REQUIREMENT: Straight copy, no pictures: transcribe each entry as it stands.

━━ SUPPLIED RECORDS ━━

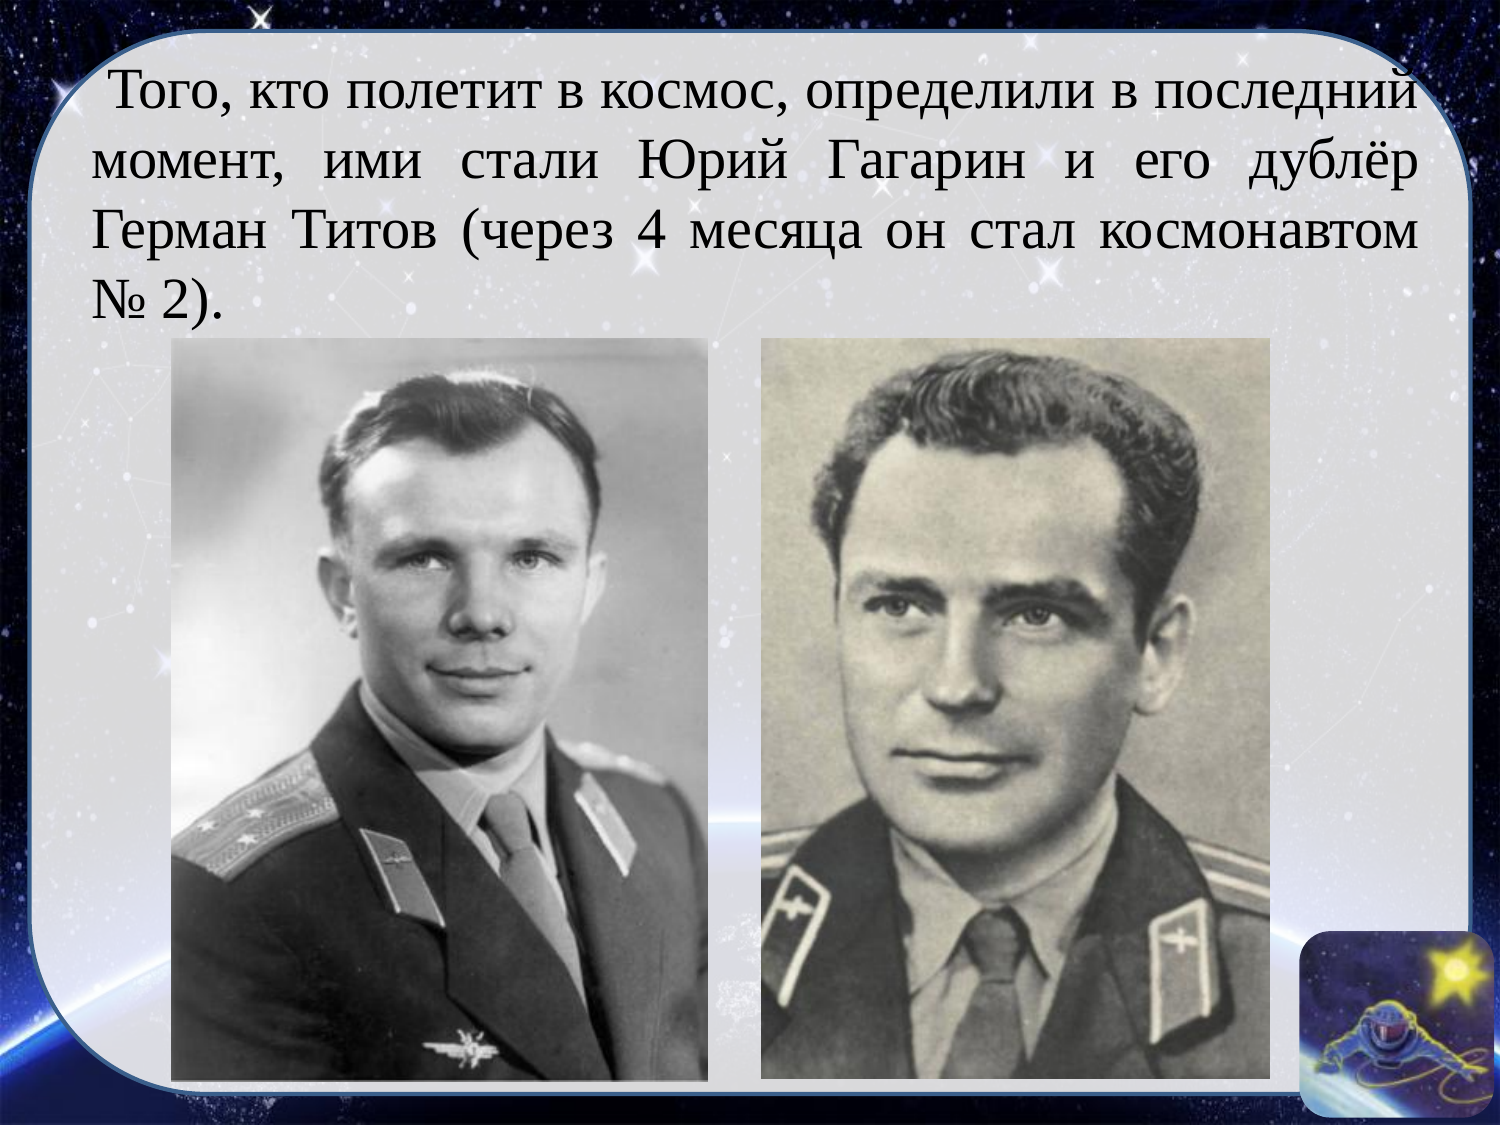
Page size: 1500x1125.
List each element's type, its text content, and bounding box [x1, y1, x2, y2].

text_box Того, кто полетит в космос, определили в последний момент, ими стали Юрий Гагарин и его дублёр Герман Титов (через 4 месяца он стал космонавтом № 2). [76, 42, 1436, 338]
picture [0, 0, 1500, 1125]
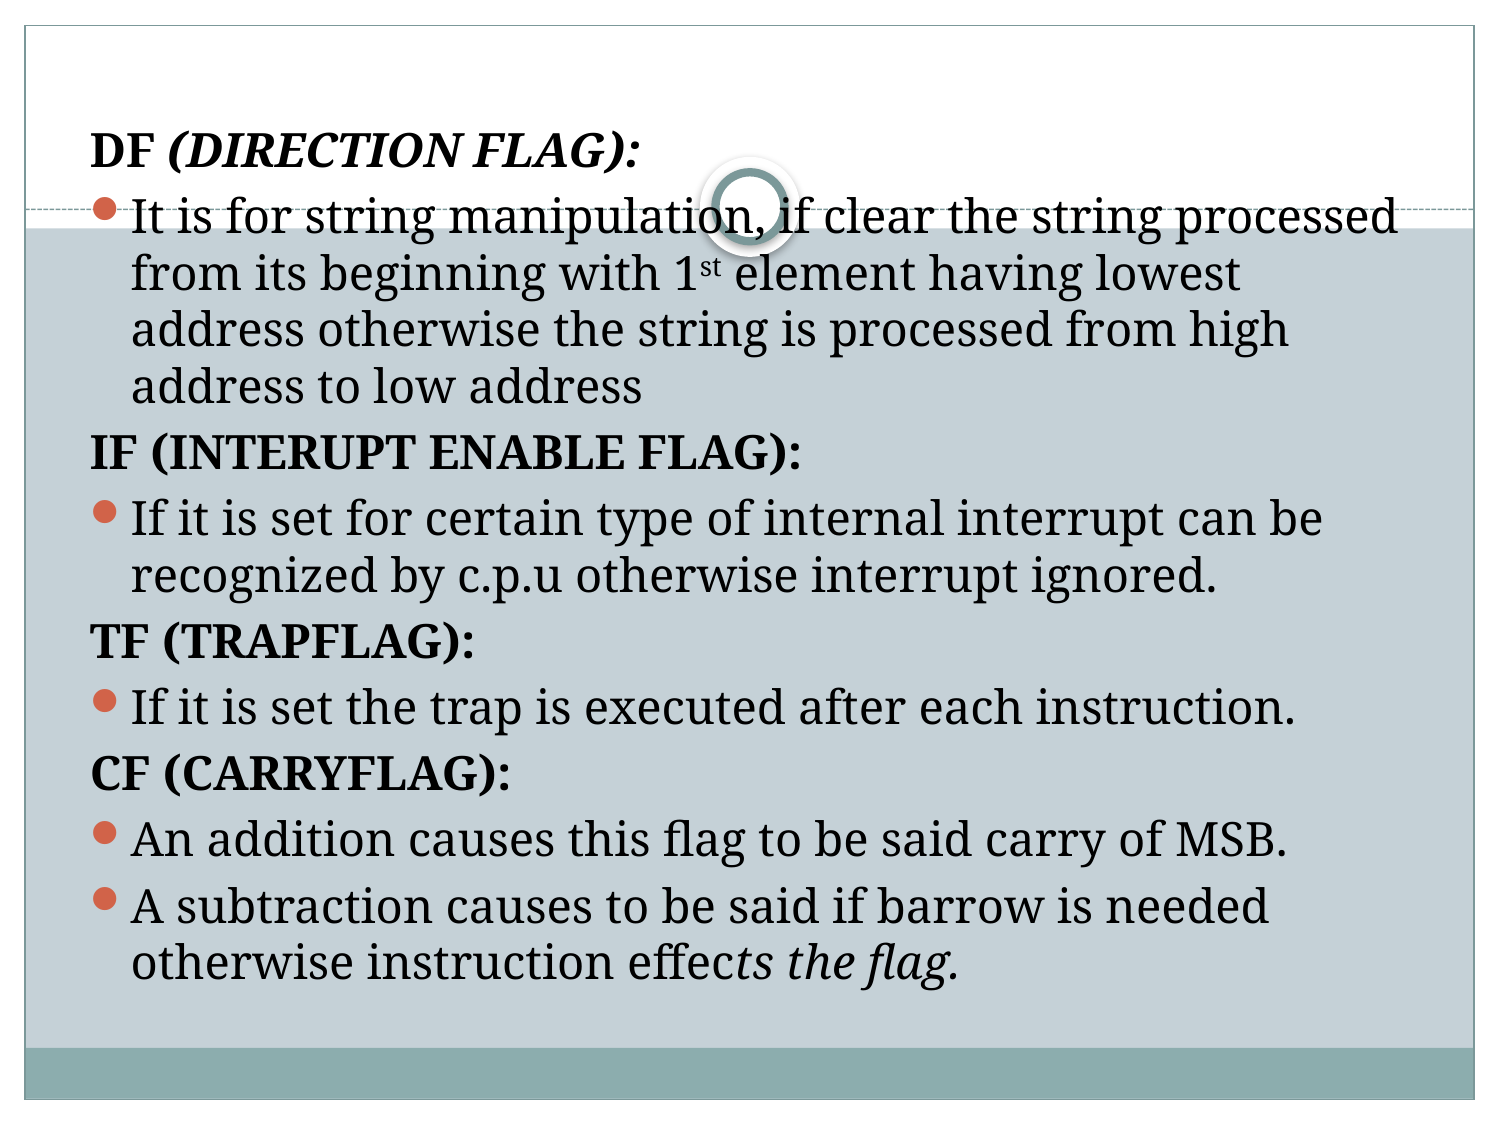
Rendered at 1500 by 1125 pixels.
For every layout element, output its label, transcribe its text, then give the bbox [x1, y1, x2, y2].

━━━

YOUR SOLUTION:
Page size: 1500x1125.
List each element's type, its text content, and bounding box [x1, y1, x2, y2].

text_box Того, кто полетит в космос, определили в последний момент, ими стали Юрий Гагарин и его дублёр Герман Титов (через 4 месяца он стал космонавтом № 2). [76, 42, 1436, 338]
picture [0, 0, 1500, 1125]
Rendered at 1500 by 1125 pixels.
For every layout element, output its label, transcribe its text, then give the bbox [x1, y1, x2, y2].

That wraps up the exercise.